Ugandan internet users have been hit by a new tax on mobile data in a move the country’s opposition leader branded a new assault on freedom of speech.
The levy came into effect on Thursday and imposes a 12 percent excise duty on mobile data, pushing up costs in a nation already bogged down by sky-high data fees.
The new tax is part of a government initiative to raise revenue for public services and will replace a fiercely-contested social media tax imposed in 2018, the minister of state for finance and planning, Amos Lugoloobi, told AFP on Friday.
“The new mechanism is to help (the) government achieve its main objective of industrialisation for inclusive growth, employment and wealth creation,” he said.
Opposition leader Bobi Wine, who led 2018 protests against the previous social media tax, said on Twitter that freedom of speech was under attack in a new form.
“We must never stop protesting against these schemes by a paranoid, greedy regime,” said the firebrand singer-turned-lawmaker — who lost to President Yoweri Museveni in a January election.
The new tax will not be imposed on mobile data purchased for research, medical or educational purposes, but it remains unclear how that will be implemented.
Adding to lockdown woes
A file photo of Ugandan president, Yoweri Museveni
Moses Serwanga, a communications consultant who doubles as a human rights lawyer, also criticised the tax.
“With the current national (coronavirus) lockdown, many students have been getting educational materials, lectures through the internet. Now it is very expensive for them because of the 12 percent tax,” said Serwanga, voicing hope that the tax could be challenged in court.
“The new tax will impact on businesses, freedom to access information which is a constitutional right, access to education, again a constitutional right,” he added.
Internet user Mary Ruth Akol told AFP she was forced offline as she could not afford data with the new fees.
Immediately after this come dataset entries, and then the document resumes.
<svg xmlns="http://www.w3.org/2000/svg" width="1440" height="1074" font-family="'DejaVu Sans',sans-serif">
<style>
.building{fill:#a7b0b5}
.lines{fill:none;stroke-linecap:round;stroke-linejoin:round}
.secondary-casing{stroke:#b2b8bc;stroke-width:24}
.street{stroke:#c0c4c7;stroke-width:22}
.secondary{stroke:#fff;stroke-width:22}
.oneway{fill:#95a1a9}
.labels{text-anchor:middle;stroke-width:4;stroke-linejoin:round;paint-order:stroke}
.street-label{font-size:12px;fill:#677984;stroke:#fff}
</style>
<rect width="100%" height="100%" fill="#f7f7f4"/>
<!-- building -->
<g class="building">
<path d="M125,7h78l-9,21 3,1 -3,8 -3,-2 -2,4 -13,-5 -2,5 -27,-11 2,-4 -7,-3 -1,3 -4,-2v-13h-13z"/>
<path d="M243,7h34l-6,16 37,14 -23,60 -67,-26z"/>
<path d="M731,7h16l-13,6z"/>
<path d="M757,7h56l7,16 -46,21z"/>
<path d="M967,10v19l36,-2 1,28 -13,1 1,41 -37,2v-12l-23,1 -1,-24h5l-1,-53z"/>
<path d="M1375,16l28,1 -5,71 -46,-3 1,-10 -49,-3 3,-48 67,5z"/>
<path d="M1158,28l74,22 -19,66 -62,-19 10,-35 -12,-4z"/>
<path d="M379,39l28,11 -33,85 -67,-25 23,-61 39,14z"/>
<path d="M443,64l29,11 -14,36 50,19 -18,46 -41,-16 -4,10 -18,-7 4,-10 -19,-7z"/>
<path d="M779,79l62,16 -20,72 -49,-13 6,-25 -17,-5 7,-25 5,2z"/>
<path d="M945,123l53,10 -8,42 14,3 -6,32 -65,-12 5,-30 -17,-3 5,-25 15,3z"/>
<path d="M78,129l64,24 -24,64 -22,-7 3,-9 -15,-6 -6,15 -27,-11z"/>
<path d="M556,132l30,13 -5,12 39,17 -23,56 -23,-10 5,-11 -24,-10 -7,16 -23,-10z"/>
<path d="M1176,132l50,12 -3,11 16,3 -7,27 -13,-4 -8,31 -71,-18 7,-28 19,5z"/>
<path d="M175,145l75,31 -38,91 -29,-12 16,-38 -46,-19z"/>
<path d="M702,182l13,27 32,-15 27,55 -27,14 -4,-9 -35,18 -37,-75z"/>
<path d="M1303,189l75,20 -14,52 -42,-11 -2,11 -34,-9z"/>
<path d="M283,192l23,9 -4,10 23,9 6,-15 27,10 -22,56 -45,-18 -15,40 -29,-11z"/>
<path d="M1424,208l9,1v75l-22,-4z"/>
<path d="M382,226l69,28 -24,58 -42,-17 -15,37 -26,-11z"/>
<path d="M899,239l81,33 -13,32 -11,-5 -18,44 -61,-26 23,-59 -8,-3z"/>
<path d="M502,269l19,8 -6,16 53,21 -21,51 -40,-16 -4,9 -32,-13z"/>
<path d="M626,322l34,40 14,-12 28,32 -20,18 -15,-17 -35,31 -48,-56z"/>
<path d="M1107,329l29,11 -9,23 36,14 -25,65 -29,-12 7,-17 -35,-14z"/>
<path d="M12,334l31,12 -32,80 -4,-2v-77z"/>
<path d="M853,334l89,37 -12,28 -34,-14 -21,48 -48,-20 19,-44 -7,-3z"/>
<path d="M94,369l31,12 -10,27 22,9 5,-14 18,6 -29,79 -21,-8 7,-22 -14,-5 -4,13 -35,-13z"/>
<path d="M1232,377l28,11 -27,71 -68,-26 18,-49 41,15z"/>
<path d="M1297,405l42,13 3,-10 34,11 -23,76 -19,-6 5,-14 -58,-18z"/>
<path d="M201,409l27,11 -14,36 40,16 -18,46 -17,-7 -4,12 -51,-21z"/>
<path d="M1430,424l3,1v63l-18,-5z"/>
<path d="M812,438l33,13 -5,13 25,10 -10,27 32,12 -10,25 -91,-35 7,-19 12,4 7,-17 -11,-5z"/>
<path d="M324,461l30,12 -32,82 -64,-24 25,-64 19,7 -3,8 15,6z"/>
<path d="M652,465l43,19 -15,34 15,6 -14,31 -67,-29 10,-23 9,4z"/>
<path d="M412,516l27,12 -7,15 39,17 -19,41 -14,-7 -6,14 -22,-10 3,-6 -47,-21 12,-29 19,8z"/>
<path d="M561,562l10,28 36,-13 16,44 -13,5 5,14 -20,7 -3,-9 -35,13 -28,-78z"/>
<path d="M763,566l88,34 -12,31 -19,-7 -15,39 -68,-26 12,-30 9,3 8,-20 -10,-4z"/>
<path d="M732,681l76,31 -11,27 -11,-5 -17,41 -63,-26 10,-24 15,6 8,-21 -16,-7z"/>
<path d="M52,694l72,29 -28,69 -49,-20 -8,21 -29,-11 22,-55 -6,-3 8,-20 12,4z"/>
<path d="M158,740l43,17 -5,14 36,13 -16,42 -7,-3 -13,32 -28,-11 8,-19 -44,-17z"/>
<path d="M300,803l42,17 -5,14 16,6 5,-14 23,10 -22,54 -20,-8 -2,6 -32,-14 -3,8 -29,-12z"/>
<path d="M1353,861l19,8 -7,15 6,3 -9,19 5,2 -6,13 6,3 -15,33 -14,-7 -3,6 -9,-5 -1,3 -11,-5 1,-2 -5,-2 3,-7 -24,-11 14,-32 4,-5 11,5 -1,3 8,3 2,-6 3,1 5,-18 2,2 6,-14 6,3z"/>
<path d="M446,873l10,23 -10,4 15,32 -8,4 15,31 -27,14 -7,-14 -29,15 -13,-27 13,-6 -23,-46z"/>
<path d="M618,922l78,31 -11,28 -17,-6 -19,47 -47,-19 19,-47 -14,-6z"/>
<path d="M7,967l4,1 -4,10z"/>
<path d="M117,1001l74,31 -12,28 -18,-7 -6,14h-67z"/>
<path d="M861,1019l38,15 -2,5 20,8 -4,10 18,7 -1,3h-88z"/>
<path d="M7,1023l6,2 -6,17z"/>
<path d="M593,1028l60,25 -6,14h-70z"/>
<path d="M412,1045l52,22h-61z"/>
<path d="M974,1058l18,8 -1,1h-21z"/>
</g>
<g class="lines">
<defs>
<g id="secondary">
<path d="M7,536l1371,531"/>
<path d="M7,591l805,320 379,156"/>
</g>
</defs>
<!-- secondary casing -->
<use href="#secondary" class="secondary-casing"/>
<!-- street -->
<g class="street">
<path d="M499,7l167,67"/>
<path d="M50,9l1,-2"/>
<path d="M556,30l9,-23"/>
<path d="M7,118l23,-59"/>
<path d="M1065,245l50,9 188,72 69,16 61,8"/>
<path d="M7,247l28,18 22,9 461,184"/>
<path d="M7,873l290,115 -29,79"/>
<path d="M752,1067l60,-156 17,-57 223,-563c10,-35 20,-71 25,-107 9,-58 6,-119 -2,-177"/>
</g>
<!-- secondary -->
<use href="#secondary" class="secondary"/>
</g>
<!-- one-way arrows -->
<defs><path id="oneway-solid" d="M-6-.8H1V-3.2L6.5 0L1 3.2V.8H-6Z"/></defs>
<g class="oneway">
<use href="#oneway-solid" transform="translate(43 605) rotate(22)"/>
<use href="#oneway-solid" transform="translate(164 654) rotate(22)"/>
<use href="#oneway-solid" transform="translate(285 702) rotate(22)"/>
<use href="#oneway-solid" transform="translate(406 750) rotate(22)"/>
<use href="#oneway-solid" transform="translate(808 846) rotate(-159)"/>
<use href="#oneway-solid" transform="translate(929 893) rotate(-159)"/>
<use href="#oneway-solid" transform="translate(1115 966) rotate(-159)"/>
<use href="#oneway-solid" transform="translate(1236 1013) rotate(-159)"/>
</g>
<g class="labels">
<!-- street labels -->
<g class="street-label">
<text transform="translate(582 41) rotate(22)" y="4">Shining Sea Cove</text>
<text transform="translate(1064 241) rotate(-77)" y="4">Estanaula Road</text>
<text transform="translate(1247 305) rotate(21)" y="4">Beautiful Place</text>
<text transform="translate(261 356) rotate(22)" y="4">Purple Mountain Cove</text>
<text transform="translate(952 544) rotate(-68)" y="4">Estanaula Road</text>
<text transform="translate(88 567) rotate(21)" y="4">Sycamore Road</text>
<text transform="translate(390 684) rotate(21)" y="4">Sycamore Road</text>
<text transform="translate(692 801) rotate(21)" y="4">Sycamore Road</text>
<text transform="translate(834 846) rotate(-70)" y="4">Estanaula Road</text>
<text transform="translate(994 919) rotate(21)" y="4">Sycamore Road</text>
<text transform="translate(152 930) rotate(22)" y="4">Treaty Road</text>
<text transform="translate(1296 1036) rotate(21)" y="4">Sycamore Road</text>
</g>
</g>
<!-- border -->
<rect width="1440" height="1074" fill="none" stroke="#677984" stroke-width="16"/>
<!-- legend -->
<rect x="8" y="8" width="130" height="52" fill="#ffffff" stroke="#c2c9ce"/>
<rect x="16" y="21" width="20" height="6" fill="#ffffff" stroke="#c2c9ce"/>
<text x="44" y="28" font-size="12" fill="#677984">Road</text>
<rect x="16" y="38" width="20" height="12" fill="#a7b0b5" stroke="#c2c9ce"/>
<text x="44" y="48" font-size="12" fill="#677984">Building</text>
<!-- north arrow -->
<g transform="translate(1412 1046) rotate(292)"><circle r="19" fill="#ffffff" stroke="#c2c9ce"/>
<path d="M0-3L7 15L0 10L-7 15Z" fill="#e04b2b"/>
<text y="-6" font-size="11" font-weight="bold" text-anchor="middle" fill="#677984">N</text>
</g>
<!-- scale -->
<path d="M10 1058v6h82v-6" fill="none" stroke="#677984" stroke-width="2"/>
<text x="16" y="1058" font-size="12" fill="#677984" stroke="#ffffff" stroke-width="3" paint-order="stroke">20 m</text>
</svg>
“The new tax will worsen our situation during this Covid-19 lockdown. We are encouraged to stay home but without internet, it is a bad situation,” she said.
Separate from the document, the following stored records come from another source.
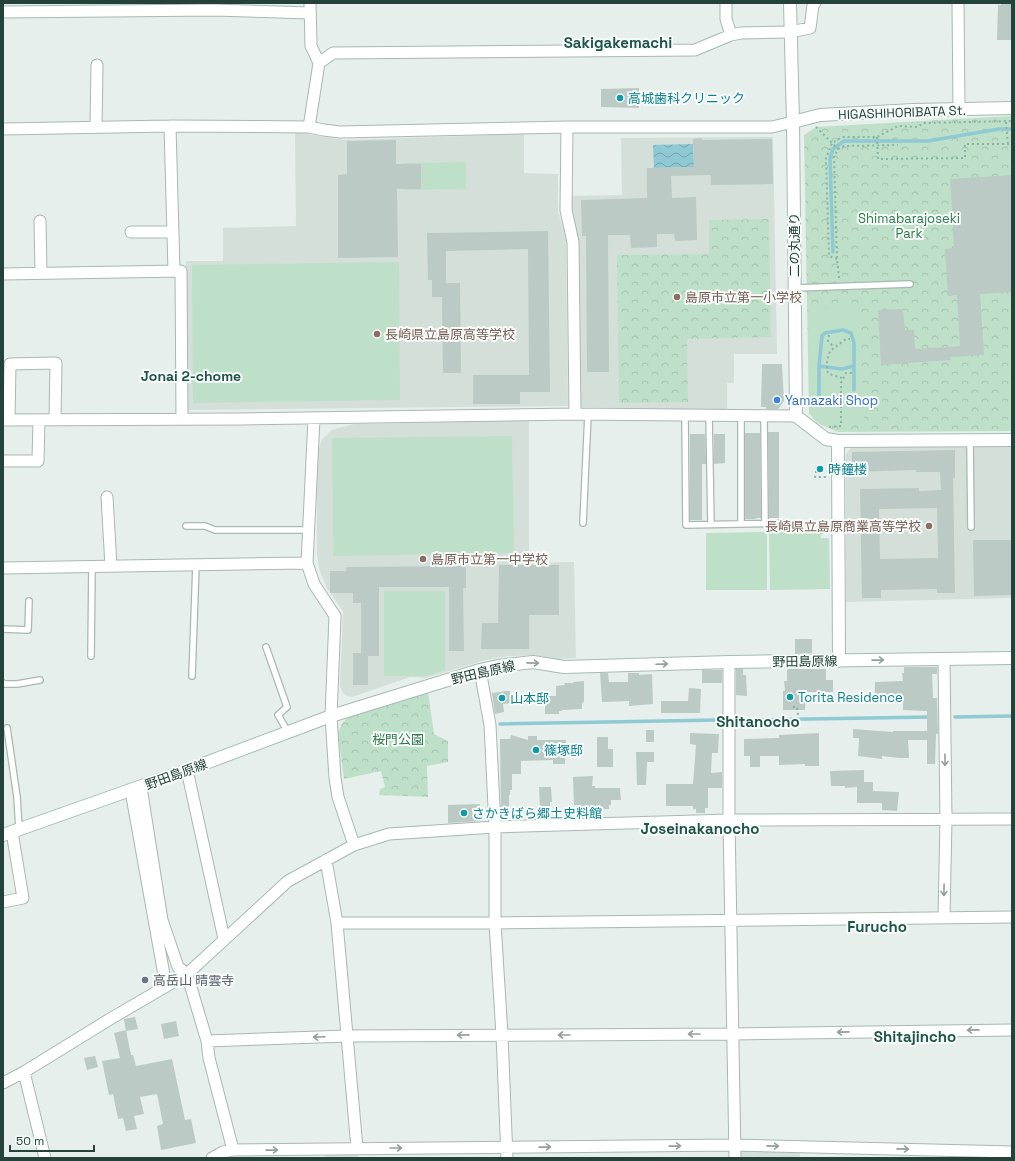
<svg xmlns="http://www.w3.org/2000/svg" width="1015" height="1161" font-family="'Space Grotesk','Noto Sans JP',sans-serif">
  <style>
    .built { fill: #d4dfda }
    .park { fill: url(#park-crowns) }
    .garden { fill: #bfe0c8 }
    .water { fill: url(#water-waves) }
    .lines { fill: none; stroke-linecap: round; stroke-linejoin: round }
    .stream { stroke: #8ec9d4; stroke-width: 3.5 }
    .building { fill: #bbcac4; fill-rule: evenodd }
    .lane-casing { stroke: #a8b8b2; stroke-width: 8 }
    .street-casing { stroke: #a8b8b2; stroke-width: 13 }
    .secondary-casing { stroke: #a4bbb3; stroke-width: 14 }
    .path { stroke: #86b3a5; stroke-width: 2; stroke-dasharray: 2 3; stroke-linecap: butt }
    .lane { stroke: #fff; stroke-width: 5.5 }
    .street { stroke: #fff; stroke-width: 11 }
    .secondary { stroke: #fff; stroke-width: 12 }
    .oneway { stroke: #92a09c }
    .culture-dot { fill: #0f9aa8; stroke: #f7fbf9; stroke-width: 1.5 }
    .education-dot { fill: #8d6e63; stroke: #f7fbf9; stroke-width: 1.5 }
    .shop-dot { fill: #3f7fe0; stroke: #f7fbf9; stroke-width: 1.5 }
    .worship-dot { fill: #6b7280; stroke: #f7fbf9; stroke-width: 1.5 }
    .labels { text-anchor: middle; stroke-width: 4; stroke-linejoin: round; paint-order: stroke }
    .culture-label { font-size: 13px; fill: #0d838f; stroke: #f7fbf9; text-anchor: start }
    .street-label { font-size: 13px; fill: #24423a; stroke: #f7fbf9 }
    .park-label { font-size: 13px; fill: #2d7a4b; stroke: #f7fbf9 }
    .education-label { font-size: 13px; fill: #785e54; stroke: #f7fbf9; text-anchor: start }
    .shop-label { font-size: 13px; fill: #366cbe; stroke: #f7fbf9; text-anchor: start }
    .worship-label { font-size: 13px; fill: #5b616d; stroke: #f7fbf9; text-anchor: start }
    .neighbourhood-label { font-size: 14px; font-weight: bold; fill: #1f5548; stroke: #f7fbf9 }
    .quarter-label { font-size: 15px; font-weight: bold; fill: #1f5548; stroke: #f7fbf9 }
  </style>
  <defs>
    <pattern id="park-crowns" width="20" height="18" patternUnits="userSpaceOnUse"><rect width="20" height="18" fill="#bfe0c8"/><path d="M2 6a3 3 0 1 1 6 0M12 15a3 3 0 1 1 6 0" fill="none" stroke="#a4c1ad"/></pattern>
    <pattern id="water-waves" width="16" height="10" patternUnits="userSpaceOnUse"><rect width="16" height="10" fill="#8ec9d4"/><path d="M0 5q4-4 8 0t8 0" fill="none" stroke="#74a5ad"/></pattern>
  </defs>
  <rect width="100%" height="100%" fill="#e6efeb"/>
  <path class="built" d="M295,132L344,140L524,134V173L558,174V211L566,239L568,406L188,410L186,261H223V228L296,226Z
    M773,137L777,354H734V383H727V410L580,407L569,196L622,195L621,138Z
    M529,421V563L574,562L576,658L558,659L534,655L510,656L485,660L426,678L410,677L352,697L347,696L343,693L340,686L343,611L327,588L320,572L317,555V454L322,439L332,430L354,424Z
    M955,446H1012V598L846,602V454L851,448Z
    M739,1150L800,1151V1158H739Z
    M358,1153V1158H325L324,1154Z"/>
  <path class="park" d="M1012,116V431L838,432L817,423L809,413L804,135L816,127Z
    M769,219L771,337L687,339L688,402L619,403L617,255L709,254V220Z
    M428,691L434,734L448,741V762L427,766L428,797L379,795L380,789L385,787L381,771L344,779L338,733L342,724L347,718Z"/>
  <path class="garden" d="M466,162V189L404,190V163Z
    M399,262L400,400L193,403L192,265Z
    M860,308L864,421H821L812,412L810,309Z
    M512,436L514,553L333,556L332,438Z
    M821,530V538H829L830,589L770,590L769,531Z
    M767,532V590H706V533Z
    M384,591H445V670L426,676H384Z"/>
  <path class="water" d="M693,144L694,167L654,168L653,145Z"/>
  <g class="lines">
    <path class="stream" d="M833,252L830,158L833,149L844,141H928L999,129H1012
      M819,366L842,369L854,366
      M819,401V366L822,336L825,333L843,330L851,333L854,343V390
      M955,717L1012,716
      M740,720L930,717
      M500,724L718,720"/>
  </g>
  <path class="building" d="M1001,3H1012V40H997L998,5H1001Z
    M639,88V108L601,107V89Z
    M702,138V140L772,139L773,184L711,185V175L671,176L672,198L696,197L697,240L675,241L674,234H657V247L631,248L630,235H608L609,372H587L586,236H582L581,200L647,198V168L694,167L693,139Z
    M396,140V164H421V189H397L398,257L338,258V175L347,174V141Z
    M1012,175V292L980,294L984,355L950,357L951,360L881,365L878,310L903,309L905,330H914L915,349L960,346L957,295L948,296L945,249L954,248L950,179Z
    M548,231L550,392H520V404H473V375H529L528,249L446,251V283H460L461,373H443L442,297H432V280H428L427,233Z
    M762,364H782L784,401L778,409H766V407H761Z
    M768,432H779V518H769Z
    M745,433H760L761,518H756V519H745Z
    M690,434H705L706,464H702V520H690Z
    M714,434H725V463L714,464Z
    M955,450V478H953L955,593H937V589L881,590V598H862L860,489L919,488V491L941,490L940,472H916V470L852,472V452ZM937,508L938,558L880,559L879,509Z
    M973,540H1012V595L974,596Z
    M499,565H559V615H529V649H481L482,623H498Z
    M466,566V588H463L464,651H449V587H379V656H368V685H353V653H361V603H353V593H330V571H346V567Z
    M795,639H812V653L795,654Z
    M904,667H937V674H932L933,698H937L938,734H936L935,764H927V740H908L909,758H899L882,756V759L858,756L859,738H853V729L893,732V731H927V711L903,710V700L888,701V697H875V682L903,681L902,673H904Z
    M736,669H743V675H746L747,696L736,695Z
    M787,669H826V680H833V692H806L805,710H783V691H785L784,681H787Z
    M702,670H722V683H702Z
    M600,673H608L609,682H628V673H639V675L652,674L653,704L629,706V701L602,702Z
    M584,681V702L582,703V709L562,710V711H559V714H545V696H556V686L565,685L564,683H573V682Z
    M689,688L701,689L700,713H661V701H688Z
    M506,691H510L512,703L503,704L504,712L495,714L492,693Z
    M646,730H654V742H646Z
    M690,733L719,734L718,753H712L711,773L722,772V788H708V808H705V813H696V809H693V806H666V784H693L696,745L690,744Z
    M819,733V766H805V764L779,765V756H760V767H750V756H744V739L779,738V735Z
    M511,735L528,740V736H537V740H566L565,764H553V760L521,761V774H512V790H510V795H509V812H501L500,739H510Z
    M597,737H608V749H613V767H597Z
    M636,752H654V762H647L646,785H637Z
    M864,770V782H873V791L899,792L897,811L882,810V803H857V787L845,788V786H831L830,771Z
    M593,776L592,786H595V788H620L621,800H611V805H609V809H581V805H574L573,777Z
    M539,787H551L552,802H550V808L540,809Z
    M480,804L481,821L448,823V805Z
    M135,1017L138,1029L126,1031L124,1019Z
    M176,1021L179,1036L164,1039L161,1024Z
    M126,1030L131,1055H133L136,1066L172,1059L185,1120L191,1119L196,1143L161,1150L157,1126L163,1124L157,1094L140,1097L144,1114L134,1116L137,1129L126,1131L123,1118L118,1119L113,1094L109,1095L102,1061L120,1058L114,1033Z
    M95,1056L98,1067L87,1070L84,1058Z"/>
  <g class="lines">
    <defs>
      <path id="lane" d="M795,288L910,284
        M685,415L686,525L786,523
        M709,415L711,524
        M764,416L765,523
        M970,441L971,527
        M583,523L588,414
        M741,524V416
        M186,526H205L215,530H309
        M3,629L28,630L29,601
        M266,647L287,707L278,715L288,732
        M91,656L92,566
        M192,676L196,565
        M3,683L4,684H17L40,680
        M7,728L17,797L19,829"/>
      <path id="street" d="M726,3V19L731,35
        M958,3L959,109
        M3,12L214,10L310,13
        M319,63L333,53L695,50L731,35L741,33L790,32L810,28L813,5L815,3
        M170,126L174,271
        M96,127L97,65
        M309,127L319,63L311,46L310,3
        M567,127L566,210L573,242L575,414
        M3,129L170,126L309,127L324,130L340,132L567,127H772L793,122
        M40,221L41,273
        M131,232H173
        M3,274L181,271L182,419
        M314,418L307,563L314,584L335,616L331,716L335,778L338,797L354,845
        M3,420L240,419L575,414L796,416
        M9,420L10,364L56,363L55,419
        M3,461H38L39,420
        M107,497L111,566
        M3,568L307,563
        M729,662V820L735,1158
        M480,670L490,725L495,827V923L502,1035L507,1158
        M187,770L224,939
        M141,787L162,920L178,967L187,974L207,1041L209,1058L233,1150
        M131,791L166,986
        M326,860L337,923L357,1148
        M3,902L23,898L12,832
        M944,918L946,819L944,659
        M337,923H495L1012,917
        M207,1041L347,1036L733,1034L1012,1030
        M24,1072L45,1158
        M3,1083L24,1072L110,1019L187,974L288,881L354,845L389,834L495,827L729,820L1012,819
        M212,1158L223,1152L233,1150L734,1145L1012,1152"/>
      <path id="secondary" d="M790,3L793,122L796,416L826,439L838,441L1012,440
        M793,122L820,115L914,110L1012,108
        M838,441L839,661
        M3,835L187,770L331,716L480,670L498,666L533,662L564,667L729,662L1012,658"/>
    </defs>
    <use href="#lane" class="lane-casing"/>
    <use href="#street" class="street-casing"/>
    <use href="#secondary" class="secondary-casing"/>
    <path class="path" d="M1006,122L1008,144
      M816,127L838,149
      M877,137L878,159L965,158V144H1012
      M837,259L829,256L826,158L832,143L842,137H877L898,126L917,127L924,123L1011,121
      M839,278L837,259L834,157L838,149L844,146L898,145
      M829,335L828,341L834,347
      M842,378L829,374L827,371V361L830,351L846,339H850
      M829,427L841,426V383L846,373H852
      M817,466L815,477H827
      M821,533H828
      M793,707H797L798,715"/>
    <use href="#lane" class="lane"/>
    <use href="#street" class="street"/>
    <use href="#secondary" class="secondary"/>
  </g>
  <defs><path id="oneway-shaft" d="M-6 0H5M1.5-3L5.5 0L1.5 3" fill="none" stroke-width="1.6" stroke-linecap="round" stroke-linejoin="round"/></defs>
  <g class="oneway">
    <use href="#oneway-shaft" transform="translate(878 660) rotate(-1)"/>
    <use href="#oneway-shaft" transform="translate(533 663) rotate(1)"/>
    <use href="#oneway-shaft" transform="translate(662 664) rotate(-2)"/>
    <use href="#oneway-shaft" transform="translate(945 760) rotate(90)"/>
    <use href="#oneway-shaft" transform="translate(944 890) rotate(91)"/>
    <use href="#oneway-shaft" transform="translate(973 1030) rotate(179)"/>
    <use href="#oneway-shaft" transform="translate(843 1032) rotate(179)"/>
    <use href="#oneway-shaft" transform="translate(694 1034) rotate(180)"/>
    <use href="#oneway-shaft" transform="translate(463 1035) rotate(179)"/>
    <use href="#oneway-shaft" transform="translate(564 1035) rotate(180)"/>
    <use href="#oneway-shaft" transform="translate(319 1037) rotate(178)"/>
    <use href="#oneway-shaft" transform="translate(675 1146) rotate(-1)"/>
    <use href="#oneway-shaft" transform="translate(773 1146) rotate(1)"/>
    <use href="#oneway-shaft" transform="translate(545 1147) rotate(-1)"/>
    <use href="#oneway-shaft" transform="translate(396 1148)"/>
    <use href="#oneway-shaft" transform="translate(903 1149) rotate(1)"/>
    <use href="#oneway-shaft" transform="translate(272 1150) rotate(-1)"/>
  </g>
  <g class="culture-dot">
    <circle cx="620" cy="98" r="4"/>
    <circle cx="820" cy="469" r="4"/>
    <circle cx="790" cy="697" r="4"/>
    <circle cx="502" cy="698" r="4"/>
    <circle cx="536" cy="750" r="4"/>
    <circle cx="464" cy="813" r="4"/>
  </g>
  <g class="education-dot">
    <circle cx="677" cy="297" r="4"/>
    <circle cx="377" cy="334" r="4"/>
    <circle cx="929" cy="526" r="4"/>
    <circle cx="423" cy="559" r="4"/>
  </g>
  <circle class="shop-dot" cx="777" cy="400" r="4"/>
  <circle class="worship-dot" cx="145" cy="980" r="4"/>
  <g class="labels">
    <g class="culture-label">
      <text x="628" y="103">高城歯科クリニック</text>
      <text x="828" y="474">時鐘楼</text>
      <text x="798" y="702">Torita Residence</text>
      <text x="510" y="703">山本邸</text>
      <text x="544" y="755">篠塚邸</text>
      <text x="472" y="818">さかきばら郷土史料館</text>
    </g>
    <g class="street-label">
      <text transform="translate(902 112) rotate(-2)" y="5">HIGASHIHORIBATA St.</text>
      <text transform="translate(794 245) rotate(-90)" y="5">二の丸通り</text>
      <text transform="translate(805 661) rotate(-1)" y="5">野田島原線</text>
      <text transform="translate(483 672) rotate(-13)" y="5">野田島原線</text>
      <text transform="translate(176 774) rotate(-20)" y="5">野田島原線</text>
    </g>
    <g class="park-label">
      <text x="909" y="223">Shimabarajoseki<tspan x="909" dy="15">Park</tspan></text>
      <text x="398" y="744">桜門公園</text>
    </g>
    <g class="education-label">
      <text x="685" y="302">島原市立第一小学校</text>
      <text x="385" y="339">長崎県立島原高等学校</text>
      <text x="921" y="531" text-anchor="end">長崎県立島原商業高等学校</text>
      <text x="431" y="564">島原市立第一中学校</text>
    </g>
    <g class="shop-label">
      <text x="785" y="405">Yamazaki Shop</text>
    </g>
    <g class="worship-label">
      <text x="153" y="985">高岳山 晴雲寺</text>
    </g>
    <g class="neighbourhood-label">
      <text x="191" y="381">Jonai 2-chome</text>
    </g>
    <g class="quarter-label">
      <text x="618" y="48">Sakigakemachi</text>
      <text x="758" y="727">Shitanocho</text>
      <text x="700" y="834">Joseinakanocho</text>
      <text x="877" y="932">Furucho</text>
      <text x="915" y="1042">Shitajincho</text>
    </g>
  </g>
  <rect width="1015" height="1161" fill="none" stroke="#24423a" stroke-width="8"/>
  <path d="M10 1145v6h84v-6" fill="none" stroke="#24423a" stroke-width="2"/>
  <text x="16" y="1145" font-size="12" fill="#24423a" stroke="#f7fbf9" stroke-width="3" paint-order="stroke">50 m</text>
</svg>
As coronavirus cases and deaths surged to record highs, Museveni last month froze all public and private transport, and imposed a strict dusk-to-dawn curfew across the country of 45 million people.
Under the old arrangement, users of WhatsApp, Facebook, Skype and other social media or so-called “over the top” services which publish content bypassing traditional distributors, were required to pay a compulsory daily fee of 200 shillings ($0.06,0.05 euros) before they could access the sites.
That tax triggered an immediate outcry with thousands of demonstrators facing off against anti-riot police to demand its abolition, fearing it could be used to curb free speech.
Most users turned to virtual private networks (VPNs) to disguise their location and skirt the tax, a trick learned during past elections when the government tried to shut down social media and clipped the projected revenues from the levy.
Museveni — himself an avid Twitter user with 2.2 million followers — at the time defended the tax, saying it will put an end to “gossip”.
VPNs will not be of help this time round as the fees will be embedded in the cost of the data, Serwanga warned.
The East African country has some 18.8 million internet users, according to December 2020 data from the communications regulator.